Document section
We cannot hope to bring compassion to the world if we don’t
have compassion in our hearts for other people—all of them. We cannot hope to
bring peace to the world if we haven’t yet become peace—towards everyone.
When you stake your life on a vision for the way things can
be different, it will “keep testing you.” We seem to be tested over and over
again these days, in a nightmare news loop from which we never seem to be able
to awaken. In Gaza and Ukraine and Iraq. In the Ebola outbreak in Africa. In
the Game of Sanctions between the West and Russia. In the unaccompanied
children at our border.
It may take years for the vision of God’s compassion and
peace and justice and freedom to really awaken inside us, but it’s there, in
the DNA of our baptism. Yes, some will argue that we are “miserable offenders”
from birth, hopelessly corrupt. Anne Frank once said, “Despite everything, I
believe people are really good at heart.” I choose to believe that, too.
We have centuries of dysfunctional patterns of behavior and
relationships to overcome – in our own families of origin as well as in the
human family. But when we do, when the dream of God takes hold in us, when we
become the compassion and peace we long for in this world, then we will be
truly “living the dream” of our unconditionally loving and compassionate God.
Amen.
8 comments:
Wow, one of the most powerful words I’ve ever heard come from those lections!
Preach it sister.
Another good one. I have heard that rachamim is built on the root word for womb. It is that feeling that one has towards the fetus as it moves about before birth.
Ah, you left out Noah! Everyone remembers the ark and all that, but it's what happened after they landed that is of more interest to me. Noah, wife, and three sons started a vineyard, and Noah began sampling the fruits of his labor…to great excess, becoming the world's first alcoholic! Talk about dysfunctional families! OMG! I can imagine Mrs. Noah and sons out in the fields, hoeing, pruning, harvesting while Noah drank himself into a stupor every day. His good wife, no doubt, enabled his behavior by making excessed to the neighbors about his absence. His sons covered for him in the wine press -- except young Ham, who was a truth teller, being to0 young to know he should lie. Once day he entered his father's tent, discovered him in his cups, and came out to announce to the world: "Dad's drunk! He's naked!!!! He's passed out! I can't wake him!"

Problem statement
Please extend the passage above about living God's dream of compassion and peace, continuing from its final sentence.

Entries provided
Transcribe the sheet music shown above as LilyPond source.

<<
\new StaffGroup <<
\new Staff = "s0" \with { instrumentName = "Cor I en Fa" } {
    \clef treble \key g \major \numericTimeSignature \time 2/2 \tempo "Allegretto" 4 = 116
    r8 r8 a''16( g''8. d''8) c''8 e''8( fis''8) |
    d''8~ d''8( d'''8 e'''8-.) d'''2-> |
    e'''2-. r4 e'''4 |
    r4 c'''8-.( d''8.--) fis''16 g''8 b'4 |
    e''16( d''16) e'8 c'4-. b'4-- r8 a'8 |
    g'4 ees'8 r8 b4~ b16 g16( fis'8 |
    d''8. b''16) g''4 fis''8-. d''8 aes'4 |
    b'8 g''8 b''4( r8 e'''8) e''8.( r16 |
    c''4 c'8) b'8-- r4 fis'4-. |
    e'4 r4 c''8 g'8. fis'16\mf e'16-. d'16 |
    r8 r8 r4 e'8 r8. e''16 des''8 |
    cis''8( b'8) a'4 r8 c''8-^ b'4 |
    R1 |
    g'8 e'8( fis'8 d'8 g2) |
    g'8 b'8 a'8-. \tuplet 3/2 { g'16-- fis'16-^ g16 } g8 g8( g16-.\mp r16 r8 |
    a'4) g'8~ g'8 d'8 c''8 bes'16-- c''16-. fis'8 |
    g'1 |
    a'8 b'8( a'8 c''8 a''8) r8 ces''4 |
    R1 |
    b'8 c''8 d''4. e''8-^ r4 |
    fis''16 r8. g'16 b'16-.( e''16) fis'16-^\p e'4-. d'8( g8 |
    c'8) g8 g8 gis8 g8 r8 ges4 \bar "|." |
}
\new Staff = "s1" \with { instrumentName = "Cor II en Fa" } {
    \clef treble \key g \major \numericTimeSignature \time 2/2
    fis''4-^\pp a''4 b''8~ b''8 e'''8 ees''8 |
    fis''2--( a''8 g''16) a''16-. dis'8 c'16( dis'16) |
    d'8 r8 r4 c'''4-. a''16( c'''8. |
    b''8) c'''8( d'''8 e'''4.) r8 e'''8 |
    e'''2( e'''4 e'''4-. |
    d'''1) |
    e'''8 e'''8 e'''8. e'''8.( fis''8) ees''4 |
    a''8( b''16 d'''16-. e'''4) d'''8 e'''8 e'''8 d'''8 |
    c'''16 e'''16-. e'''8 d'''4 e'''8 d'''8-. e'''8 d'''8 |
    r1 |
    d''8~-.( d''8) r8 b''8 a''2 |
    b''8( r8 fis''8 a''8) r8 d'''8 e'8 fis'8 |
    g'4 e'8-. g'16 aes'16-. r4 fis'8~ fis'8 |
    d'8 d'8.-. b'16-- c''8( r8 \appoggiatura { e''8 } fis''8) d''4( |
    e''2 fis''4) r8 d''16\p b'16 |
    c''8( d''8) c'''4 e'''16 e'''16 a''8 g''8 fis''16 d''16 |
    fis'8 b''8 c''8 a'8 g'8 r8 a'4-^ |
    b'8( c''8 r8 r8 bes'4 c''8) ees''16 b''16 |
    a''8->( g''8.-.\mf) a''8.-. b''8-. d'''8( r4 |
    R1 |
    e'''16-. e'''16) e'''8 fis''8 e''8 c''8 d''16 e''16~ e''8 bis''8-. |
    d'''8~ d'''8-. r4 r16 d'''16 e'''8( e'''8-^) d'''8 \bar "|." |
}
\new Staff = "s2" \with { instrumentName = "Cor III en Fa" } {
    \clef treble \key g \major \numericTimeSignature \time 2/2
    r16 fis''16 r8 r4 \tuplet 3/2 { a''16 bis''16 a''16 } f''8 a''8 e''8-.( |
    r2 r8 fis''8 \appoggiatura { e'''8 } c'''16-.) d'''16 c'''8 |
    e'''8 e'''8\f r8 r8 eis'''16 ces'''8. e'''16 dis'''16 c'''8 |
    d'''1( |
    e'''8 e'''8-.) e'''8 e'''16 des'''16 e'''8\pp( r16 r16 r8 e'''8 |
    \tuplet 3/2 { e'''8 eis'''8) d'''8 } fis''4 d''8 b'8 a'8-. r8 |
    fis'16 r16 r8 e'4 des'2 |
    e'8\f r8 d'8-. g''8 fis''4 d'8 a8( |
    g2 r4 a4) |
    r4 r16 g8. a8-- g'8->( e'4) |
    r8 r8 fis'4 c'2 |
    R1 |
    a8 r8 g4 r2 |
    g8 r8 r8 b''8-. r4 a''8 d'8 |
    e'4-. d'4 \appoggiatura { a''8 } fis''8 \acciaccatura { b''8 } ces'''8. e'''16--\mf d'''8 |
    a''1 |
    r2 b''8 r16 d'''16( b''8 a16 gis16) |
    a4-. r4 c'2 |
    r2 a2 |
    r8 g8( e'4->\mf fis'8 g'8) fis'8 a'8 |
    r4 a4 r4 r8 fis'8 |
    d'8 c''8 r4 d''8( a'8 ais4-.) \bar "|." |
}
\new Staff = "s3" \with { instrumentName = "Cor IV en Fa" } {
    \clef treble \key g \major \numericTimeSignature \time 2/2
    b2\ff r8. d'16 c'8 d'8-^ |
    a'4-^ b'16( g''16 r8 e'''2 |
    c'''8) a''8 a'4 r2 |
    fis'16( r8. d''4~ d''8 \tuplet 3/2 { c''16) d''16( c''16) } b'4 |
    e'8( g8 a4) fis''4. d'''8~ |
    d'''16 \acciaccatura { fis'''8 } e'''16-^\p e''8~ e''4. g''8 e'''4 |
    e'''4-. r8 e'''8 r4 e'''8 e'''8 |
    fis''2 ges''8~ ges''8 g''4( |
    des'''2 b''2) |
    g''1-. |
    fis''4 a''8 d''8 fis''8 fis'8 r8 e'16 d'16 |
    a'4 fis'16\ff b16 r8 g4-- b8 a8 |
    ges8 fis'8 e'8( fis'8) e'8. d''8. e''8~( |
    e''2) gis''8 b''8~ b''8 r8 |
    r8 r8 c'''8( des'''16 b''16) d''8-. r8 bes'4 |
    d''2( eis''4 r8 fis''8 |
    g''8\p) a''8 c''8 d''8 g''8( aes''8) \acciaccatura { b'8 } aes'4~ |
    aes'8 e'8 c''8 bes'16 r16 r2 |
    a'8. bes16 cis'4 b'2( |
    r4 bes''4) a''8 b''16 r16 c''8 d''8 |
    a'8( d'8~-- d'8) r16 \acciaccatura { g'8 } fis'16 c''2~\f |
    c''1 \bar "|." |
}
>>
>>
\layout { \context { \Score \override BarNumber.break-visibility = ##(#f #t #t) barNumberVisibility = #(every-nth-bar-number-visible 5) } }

Result for this task
Well, you can imagine what Noah did when he finally came to and discovered what Ham had done. Furious, he disowned him and banished him. What else could he do? Such shame! Noah, savior of humankind and animalkind as well -- of all people, drunk as a skunk, an alcoholic. Horrors. Denial at its worst.
And here's the kicker: What did Ham do? Well, he left, of course. And he went off to be the patriarch of the Philistine people. And guess who are the descendants of the Philistines?
Palestinians!
So… you can blame the whole mess in Israel/Palestine on the very first dysfunctional alcoholic family!
What they need in that part of the world is a 12-Step program. That'll fix it -- get everyone over the to turn their wills and lives over to the care of God, as they understand God -- and continue to take personal inventories and when wrong, promptly admit it. Problem solved.
Just saying'...
Brother David - Thank you. You know, if the so called "orthodox Christians" knew half of what was in the bible . . . . Well, never mind.
Ann - Thanks. It was a little longer than I usually preach, but once I started getting into the story, I just couldn't help myself. Besides, this particular congregation hasn't had a lot of Bible Study - mostly because they don't turn out for it - so it was an opportunity to do some teaching as well as being pastoral. Can't do that in 10 minutes. LOL.
Peter - Well, okay, right you are, but I was really focusing in on Abraham, Isaac and Jacob. I mean, I was going over my usual 10 minute limit as it was. And, don't you think I heard about THAT in the parish hall at coffee hour. LOL.
Anyway, thanks for the commentary on Noah. I'll have to preach Part II of this sermon when that story comes 'round again.
What the rabbi on G-Dcast says about Noah
http://youtu.be/lMyjDdY5lIQ
You know, that's what I've always thought of Noah, but I've never been able to put words around it. THIS is it. Thanks, Ann.